══ Data
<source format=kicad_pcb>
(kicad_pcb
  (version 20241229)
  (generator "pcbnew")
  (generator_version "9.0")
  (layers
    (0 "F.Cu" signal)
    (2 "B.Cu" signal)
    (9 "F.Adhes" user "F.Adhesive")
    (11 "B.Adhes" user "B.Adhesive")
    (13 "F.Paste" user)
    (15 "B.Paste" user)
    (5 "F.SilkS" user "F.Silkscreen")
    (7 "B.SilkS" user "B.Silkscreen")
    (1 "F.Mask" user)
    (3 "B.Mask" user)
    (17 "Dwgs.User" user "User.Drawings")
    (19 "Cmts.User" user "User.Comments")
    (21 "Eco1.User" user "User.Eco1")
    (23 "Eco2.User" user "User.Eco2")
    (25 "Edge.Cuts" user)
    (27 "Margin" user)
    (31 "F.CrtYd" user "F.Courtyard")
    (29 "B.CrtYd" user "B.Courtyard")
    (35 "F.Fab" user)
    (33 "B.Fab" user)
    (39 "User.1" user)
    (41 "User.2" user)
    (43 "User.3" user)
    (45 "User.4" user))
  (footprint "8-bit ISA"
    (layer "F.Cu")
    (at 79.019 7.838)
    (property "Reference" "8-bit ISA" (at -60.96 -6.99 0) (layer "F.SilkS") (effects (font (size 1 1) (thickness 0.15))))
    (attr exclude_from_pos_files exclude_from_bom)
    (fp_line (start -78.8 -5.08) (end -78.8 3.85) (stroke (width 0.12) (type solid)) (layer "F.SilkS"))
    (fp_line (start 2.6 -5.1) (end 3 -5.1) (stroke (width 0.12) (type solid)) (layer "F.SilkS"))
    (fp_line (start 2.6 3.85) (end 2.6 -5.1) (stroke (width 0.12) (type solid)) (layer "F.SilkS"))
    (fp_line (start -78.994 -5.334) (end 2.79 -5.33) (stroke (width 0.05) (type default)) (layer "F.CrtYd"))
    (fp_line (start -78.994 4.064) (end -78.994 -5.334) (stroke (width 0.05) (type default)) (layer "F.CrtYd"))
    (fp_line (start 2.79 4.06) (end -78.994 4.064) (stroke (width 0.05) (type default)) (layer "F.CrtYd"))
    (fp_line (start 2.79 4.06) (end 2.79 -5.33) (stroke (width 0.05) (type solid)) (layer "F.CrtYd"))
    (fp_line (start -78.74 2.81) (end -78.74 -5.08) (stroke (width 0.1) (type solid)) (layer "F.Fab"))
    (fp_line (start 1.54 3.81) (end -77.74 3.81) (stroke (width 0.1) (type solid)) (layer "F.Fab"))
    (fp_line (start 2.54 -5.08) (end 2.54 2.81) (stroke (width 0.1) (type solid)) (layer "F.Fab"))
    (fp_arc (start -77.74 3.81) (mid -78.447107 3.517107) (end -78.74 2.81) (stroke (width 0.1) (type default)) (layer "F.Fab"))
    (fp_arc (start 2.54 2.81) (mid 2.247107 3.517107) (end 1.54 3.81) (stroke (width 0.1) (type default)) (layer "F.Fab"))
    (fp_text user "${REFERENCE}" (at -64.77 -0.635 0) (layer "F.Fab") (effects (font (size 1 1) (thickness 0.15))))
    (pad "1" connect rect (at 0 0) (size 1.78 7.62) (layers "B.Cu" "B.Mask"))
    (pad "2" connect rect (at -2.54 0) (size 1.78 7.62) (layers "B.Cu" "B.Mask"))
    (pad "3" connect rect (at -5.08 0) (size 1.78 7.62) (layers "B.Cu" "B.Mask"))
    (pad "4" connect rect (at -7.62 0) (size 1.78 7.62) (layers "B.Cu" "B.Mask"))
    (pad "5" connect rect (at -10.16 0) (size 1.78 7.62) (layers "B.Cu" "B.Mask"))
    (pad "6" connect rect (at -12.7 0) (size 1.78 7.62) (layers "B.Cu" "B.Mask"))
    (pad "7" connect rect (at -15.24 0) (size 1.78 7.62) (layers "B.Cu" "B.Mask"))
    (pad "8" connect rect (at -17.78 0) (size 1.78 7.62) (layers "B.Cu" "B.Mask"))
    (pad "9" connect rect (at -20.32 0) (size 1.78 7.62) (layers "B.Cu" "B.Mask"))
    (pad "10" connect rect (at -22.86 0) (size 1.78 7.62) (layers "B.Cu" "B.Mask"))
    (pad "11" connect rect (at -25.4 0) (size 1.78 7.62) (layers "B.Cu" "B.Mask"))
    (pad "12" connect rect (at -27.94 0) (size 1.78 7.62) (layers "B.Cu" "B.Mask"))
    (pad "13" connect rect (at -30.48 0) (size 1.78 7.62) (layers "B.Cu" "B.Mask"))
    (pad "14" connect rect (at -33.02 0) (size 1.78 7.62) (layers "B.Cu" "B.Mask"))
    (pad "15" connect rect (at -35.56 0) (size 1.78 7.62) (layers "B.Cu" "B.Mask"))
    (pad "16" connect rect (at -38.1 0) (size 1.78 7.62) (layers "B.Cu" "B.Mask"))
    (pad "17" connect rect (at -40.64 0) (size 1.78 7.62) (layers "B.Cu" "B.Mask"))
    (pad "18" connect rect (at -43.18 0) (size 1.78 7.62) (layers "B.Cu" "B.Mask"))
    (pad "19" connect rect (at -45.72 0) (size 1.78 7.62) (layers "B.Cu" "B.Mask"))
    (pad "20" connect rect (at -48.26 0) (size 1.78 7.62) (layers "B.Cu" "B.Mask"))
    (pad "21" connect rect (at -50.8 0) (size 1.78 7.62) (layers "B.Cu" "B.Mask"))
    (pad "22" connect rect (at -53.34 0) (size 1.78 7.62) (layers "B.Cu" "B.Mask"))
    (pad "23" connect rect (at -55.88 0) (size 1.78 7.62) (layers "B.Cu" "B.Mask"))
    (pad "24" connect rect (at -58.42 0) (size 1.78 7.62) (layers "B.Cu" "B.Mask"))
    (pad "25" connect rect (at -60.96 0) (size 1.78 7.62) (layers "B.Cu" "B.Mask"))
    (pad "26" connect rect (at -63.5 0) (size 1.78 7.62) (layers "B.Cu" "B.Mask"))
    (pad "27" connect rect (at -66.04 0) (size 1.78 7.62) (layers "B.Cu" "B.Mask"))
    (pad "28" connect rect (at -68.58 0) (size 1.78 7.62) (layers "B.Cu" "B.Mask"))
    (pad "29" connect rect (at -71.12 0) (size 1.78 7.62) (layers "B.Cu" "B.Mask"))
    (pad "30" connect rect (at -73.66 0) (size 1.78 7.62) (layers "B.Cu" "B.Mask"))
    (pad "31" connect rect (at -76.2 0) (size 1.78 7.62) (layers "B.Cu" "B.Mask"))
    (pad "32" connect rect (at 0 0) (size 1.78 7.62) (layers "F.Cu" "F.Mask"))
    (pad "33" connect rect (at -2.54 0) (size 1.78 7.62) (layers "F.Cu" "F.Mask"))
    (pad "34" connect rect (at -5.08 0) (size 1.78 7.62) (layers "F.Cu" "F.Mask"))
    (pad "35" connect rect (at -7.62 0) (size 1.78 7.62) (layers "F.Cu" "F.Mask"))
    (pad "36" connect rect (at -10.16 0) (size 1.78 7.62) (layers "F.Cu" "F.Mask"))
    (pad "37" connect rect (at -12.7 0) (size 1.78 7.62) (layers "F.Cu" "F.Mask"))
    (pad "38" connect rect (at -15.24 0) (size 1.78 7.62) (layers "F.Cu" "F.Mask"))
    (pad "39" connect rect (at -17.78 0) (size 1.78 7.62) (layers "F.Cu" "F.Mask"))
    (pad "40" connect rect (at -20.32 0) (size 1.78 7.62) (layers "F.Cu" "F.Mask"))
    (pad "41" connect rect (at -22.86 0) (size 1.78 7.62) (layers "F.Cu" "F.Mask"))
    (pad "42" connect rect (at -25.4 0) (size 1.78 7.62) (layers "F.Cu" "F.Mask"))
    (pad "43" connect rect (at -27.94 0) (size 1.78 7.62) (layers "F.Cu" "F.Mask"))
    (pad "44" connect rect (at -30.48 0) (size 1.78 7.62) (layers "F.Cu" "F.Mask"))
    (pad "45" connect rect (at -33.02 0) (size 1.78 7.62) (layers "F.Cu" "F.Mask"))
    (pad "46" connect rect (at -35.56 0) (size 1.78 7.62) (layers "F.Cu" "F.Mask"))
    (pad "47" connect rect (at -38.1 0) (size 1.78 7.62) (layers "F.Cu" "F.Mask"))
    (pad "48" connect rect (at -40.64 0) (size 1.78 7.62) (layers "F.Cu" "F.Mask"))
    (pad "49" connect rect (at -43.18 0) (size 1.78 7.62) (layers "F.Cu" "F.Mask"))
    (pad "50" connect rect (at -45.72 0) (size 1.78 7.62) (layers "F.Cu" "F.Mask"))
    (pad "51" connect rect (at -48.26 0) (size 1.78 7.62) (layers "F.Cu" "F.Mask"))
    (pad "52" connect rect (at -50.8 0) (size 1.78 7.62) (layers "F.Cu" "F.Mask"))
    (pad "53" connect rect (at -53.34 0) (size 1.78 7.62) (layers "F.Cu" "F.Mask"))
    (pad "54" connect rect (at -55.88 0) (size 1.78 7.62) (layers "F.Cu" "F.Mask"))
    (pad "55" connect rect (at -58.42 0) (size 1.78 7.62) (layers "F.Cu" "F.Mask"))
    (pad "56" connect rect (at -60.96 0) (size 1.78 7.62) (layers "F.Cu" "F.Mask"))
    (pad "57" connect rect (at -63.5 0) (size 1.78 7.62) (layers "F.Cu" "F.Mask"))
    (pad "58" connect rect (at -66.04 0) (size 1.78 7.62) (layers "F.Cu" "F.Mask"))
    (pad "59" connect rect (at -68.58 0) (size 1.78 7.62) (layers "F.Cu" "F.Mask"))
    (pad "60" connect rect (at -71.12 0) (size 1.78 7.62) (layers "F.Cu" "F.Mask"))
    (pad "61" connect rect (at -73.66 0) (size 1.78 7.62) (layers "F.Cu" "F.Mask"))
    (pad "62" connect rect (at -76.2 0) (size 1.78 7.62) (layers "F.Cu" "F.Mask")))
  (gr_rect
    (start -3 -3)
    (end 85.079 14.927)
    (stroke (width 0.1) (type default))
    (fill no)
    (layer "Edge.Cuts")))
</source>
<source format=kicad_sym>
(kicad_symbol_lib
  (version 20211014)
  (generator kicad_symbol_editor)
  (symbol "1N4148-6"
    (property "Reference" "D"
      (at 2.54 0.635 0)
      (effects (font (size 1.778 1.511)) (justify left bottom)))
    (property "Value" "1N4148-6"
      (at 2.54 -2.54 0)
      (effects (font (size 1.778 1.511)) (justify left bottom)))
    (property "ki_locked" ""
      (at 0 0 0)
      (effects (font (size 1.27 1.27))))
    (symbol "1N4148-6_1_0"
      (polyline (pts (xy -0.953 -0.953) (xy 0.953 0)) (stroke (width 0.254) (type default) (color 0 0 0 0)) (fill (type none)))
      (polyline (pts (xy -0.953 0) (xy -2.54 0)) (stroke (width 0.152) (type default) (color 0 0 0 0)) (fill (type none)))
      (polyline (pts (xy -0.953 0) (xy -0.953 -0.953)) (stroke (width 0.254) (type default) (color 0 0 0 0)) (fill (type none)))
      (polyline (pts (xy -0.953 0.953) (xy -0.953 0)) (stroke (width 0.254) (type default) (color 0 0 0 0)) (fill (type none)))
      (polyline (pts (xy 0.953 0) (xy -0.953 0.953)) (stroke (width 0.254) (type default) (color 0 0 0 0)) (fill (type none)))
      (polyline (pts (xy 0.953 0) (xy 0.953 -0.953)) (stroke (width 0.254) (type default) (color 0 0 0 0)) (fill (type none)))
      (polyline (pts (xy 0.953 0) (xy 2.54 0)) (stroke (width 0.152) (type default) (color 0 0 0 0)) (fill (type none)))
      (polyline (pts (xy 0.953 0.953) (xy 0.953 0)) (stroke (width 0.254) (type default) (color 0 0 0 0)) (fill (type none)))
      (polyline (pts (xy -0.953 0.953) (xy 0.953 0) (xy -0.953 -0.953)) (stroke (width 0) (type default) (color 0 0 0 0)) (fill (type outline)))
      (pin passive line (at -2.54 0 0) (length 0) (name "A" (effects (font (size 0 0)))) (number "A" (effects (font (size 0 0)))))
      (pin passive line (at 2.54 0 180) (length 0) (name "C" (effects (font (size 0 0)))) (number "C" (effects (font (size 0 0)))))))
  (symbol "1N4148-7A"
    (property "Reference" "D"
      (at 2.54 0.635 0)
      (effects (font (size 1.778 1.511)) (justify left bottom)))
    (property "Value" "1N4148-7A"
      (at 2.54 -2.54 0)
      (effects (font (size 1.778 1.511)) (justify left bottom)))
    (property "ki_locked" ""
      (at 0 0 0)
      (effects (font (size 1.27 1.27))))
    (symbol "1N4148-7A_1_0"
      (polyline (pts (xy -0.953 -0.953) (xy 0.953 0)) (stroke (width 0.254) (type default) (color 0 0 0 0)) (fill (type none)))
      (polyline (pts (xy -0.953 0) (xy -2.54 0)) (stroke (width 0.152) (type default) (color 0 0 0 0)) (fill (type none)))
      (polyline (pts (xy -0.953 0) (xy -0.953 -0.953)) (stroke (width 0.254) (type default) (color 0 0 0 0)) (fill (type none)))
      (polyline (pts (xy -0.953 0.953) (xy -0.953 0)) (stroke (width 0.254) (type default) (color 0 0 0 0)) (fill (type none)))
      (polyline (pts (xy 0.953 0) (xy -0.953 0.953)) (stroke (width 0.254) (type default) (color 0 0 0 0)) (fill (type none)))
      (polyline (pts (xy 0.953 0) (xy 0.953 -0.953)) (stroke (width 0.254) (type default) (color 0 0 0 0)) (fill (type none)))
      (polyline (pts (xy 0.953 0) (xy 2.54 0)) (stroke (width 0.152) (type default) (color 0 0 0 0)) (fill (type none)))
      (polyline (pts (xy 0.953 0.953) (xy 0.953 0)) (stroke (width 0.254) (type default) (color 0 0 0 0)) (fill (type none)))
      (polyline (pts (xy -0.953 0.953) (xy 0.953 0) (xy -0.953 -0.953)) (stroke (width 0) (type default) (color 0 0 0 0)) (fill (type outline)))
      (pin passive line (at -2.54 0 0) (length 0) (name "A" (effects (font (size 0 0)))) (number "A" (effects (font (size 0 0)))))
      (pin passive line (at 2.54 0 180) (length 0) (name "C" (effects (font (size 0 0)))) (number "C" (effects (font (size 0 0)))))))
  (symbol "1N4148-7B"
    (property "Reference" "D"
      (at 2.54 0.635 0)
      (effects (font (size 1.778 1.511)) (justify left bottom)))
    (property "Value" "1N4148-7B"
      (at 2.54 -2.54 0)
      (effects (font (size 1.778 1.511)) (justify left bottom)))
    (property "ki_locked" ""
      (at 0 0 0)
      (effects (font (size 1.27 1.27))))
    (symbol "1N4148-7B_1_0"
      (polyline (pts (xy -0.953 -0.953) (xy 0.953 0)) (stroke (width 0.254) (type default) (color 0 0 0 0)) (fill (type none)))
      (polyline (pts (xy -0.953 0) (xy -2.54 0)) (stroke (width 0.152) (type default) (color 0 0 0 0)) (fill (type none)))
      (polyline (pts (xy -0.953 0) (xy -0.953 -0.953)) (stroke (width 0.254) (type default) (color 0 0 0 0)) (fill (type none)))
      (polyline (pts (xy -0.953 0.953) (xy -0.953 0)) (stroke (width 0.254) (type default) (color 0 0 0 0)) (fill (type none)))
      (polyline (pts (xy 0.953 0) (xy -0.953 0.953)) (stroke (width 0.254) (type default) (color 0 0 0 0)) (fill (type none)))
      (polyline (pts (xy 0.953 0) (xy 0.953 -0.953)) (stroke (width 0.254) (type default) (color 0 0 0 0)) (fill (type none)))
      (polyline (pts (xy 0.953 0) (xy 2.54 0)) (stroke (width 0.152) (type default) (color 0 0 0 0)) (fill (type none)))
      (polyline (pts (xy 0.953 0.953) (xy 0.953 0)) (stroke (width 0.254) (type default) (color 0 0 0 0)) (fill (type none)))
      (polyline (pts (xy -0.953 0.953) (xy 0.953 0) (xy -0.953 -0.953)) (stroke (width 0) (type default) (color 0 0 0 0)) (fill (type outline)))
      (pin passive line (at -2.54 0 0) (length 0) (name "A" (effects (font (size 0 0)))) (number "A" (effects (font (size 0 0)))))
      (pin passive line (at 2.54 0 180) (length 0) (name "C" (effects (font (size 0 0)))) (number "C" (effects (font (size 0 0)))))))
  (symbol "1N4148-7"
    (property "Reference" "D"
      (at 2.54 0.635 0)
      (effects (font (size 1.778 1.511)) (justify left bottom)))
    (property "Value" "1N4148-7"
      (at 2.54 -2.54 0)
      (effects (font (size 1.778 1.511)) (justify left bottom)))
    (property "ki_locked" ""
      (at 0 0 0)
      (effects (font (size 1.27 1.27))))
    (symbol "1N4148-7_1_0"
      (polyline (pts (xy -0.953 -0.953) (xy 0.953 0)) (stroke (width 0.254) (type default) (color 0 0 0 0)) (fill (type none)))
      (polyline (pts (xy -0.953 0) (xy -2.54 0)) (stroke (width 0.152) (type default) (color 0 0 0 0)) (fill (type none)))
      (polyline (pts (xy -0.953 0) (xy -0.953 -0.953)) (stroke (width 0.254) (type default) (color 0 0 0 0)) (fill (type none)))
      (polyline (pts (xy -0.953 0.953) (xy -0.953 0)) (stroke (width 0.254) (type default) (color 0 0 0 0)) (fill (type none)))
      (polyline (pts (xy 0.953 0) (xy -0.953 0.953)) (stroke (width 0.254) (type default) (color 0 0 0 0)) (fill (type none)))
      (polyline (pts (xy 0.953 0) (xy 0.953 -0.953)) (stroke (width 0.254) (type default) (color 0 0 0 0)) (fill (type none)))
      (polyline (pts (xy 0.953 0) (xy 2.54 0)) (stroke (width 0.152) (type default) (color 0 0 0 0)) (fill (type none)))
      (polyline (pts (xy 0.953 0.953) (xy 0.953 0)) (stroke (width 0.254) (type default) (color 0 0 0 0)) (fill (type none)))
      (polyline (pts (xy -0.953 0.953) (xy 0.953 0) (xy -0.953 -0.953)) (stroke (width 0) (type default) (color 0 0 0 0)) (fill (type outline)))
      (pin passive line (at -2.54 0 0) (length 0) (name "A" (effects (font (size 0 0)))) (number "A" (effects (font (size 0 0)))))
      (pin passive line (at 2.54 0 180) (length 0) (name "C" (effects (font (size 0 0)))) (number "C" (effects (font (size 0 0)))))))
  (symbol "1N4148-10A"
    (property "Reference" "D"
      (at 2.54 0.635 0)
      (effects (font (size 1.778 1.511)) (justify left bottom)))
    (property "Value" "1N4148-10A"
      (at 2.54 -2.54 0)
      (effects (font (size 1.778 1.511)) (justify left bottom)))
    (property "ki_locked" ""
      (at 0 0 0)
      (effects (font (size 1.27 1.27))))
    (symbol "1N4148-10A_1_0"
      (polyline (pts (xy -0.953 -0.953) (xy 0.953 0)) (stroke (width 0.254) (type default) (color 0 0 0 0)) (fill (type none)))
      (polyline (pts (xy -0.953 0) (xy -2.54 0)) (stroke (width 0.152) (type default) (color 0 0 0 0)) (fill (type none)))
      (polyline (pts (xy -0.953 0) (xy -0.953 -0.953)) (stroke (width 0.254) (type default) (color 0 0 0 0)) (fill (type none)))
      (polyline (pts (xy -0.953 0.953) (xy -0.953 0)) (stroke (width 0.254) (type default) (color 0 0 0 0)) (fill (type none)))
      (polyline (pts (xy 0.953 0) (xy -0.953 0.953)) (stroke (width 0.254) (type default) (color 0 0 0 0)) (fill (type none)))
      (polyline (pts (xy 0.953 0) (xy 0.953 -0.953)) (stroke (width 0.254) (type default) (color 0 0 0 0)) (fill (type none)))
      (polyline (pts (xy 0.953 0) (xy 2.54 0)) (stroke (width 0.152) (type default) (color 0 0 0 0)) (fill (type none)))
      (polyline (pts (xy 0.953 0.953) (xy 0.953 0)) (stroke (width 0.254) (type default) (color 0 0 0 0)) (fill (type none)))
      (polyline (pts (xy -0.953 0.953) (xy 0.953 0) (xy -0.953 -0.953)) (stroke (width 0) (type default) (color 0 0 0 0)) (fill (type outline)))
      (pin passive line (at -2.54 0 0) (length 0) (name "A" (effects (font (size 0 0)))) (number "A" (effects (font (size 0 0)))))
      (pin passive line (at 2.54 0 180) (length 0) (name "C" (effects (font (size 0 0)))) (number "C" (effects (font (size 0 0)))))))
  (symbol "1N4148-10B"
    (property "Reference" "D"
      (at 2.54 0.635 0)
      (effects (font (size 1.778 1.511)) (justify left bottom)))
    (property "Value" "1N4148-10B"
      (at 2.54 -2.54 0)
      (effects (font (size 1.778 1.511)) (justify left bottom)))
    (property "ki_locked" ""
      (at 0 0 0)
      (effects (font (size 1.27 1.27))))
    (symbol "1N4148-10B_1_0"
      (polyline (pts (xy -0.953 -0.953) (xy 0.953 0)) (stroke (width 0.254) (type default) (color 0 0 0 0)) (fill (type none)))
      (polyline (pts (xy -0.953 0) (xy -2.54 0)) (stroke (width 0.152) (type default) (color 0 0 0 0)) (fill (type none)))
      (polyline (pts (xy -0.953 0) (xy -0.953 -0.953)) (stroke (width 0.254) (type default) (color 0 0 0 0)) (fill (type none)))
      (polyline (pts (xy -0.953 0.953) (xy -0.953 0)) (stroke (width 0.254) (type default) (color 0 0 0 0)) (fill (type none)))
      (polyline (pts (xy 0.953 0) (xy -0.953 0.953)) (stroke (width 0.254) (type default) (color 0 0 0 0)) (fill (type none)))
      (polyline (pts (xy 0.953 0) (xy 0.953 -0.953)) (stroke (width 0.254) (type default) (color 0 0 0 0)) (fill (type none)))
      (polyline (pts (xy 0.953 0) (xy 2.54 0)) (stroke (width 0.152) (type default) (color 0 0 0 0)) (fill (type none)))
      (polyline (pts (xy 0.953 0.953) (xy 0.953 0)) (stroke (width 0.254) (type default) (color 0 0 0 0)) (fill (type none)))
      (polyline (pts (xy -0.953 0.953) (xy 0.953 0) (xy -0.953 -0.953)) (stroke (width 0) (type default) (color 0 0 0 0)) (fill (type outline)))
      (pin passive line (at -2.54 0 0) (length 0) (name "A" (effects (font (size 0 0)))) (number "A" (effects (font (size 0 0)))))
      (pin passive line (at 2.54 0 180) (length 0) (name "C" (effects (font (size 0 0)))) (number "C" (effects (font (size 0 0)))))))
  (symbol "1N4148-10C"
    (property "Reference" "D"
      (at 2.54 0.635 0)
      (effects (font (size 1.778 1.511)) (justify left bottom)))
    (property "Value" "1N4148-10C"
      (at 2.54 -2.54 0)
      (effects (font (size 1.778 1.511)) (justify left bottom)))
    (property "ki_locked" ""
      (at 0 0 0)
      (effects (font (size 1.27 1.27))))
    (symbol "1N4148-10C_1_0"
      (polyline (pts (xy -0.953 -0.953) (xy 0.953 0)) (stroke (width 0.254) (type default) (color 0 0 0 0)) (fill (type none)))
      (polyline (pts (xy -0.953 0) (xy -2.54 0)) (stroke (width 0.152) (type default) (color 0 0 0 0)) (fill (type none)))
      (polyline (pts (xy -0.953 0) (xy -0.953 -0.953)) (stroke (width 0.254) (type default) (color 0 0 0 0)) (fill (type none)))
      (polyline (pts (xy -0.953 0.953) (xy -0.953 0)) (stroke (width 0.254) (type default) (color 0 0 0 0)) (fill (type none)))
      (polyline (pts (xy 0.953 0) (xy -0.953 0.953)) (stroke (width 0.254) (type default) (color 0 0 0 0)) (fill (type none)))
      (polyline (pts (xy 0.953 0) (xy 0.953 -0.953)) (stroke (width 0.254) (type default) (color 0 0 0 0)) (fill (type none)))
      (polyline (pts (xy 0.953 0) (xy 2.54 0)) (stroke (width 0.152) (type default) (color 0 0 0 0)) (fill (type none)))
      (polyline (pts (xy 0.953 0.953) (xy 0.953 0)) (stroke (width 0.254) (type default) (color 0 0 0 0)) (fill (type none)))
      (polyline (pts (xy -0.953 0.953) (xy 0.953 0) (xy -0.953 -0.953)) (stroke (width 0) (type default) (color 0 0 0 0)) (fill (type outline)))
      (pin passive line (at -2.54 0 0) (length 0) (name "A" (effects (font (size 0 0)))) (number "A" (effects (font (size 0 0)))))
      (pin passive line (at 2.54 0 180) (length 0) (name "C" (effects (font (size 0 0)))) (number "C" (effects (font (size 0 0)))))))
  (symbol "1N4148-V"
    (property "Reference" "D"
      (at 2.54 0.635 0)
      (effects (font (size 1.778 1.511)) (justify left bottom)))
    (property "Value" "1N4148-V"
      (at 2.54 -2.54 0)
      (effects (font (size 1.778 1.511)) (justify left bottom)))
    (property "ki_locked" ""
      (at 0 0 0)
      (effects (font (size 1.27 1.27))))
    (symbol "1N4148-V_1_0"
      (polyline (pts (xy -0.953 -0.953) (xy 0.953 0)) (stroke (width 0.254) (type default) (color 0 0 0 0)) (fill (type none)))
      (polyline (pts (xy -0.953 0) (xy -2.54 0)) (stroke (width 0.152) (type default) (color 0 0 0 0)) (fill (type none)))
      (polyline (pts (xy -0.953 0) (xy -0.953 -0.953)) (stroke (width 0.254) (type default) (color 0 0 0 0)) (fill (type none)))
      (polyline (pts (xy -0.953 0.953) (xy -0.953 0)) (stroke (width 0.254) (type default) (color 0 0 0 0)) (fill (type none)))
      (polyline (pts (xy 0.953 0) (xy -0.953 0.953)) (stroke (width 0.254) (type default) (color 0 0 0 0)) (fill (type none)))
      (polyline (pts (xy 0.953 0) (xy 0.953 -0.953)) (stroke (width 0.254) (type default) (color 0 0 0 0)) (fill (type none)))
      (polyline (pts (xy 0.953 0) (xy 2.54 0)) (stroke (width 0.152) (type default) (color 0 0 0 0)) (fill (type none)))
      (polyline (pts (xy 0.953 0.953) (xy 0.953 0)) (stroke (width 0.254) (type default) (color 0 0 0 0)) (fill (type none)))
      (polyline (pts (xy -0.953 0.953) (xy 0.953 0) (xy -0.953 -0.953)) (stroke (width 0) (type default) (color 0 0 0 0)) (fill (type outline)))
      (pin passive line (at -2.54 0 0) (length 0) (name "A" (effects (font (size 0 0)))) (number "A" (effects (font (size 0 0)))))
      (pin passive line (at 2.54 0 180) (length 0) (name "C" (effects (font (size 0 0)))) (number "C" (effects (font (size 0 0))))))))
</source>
════
**Task statement:** Both the first line of the data above and the line with "(fp_line (start -78.994 -5.334)" must be included; please return exactly those lines and the ones between them.

**Problem solution:**
<source format=kicad_pcb>
(kicad_pcb
  (version 20241229)
  (generator "pcbnew")
  (generator_version "9.0")
  (layers
    (0 "F.Cu" signal)
    (2 "B.Cu" signal)
    (9 "F.Adhes" user "F.Adhesive")
    (11 "B.Adhes" user "B.Adhesive")
    (13 "F.Paste" user)
    (15 "B.Paste" user)
    (5 "F.SilkS" user "F.Silkscreen")
    (7 "B.SilkS" user "B.Silkscreen")
    (1 "F.Mask" user)
    (3 "B.Mask" user)
    (17 "Dwgs.User" user "User.Drawings")
    (19 "Cmts.User" user "User.Comments")
    (21 "Eco1.User" user "User.Eco1")
    (23 "Eco2.User" user "User.Eco2")
    (25 "Edge.Cuts" user)
    (27 "Margin" user)
    (31 "F.CrtYd" user "F.Courtyard")
    (29 "B.CrtYd" user "B.Courtyard")
    (35 "F.Fab" user)
    (33 "B.Fab" user)
    (39 "User.1" user)
    (41 "User.2" user)
    (43 "User.3" user)
    (45 "User.4" user))
  (footprint "8-bit ISA"
    (layer "F.Cu")
    (at 79.019 7.838)
    (property "Reference" "8-bit ISA" (at -60.96 -6.99 0) (layer "F.SilkS") (effects (font (size 1 1) (thickness 0.15))))
    (attr exclude_from_pos_files exclude_from_bom)
    (fp_line (start -78.8 -5.08) (end -78.8 3.85) (stroke (width 0.12) (type solid)) (layer "F.SilkS"))
    (fp_line (start 2.6 -5.1) (end 3 -5.1) (stroke (width 0.12) (type solid)) (layer "F.SilkS"))
    (fp_line (start 2.6 3.85) (end 2.6 -5.1) (stroke (width 0.12) (type solid)) (layer "F.SilkS"))
    (fp_line (start -78.994 -5.334) (end 2.79 -5.33) (stroke (width 0.05) (type default)) (layer "F.CrtYd"))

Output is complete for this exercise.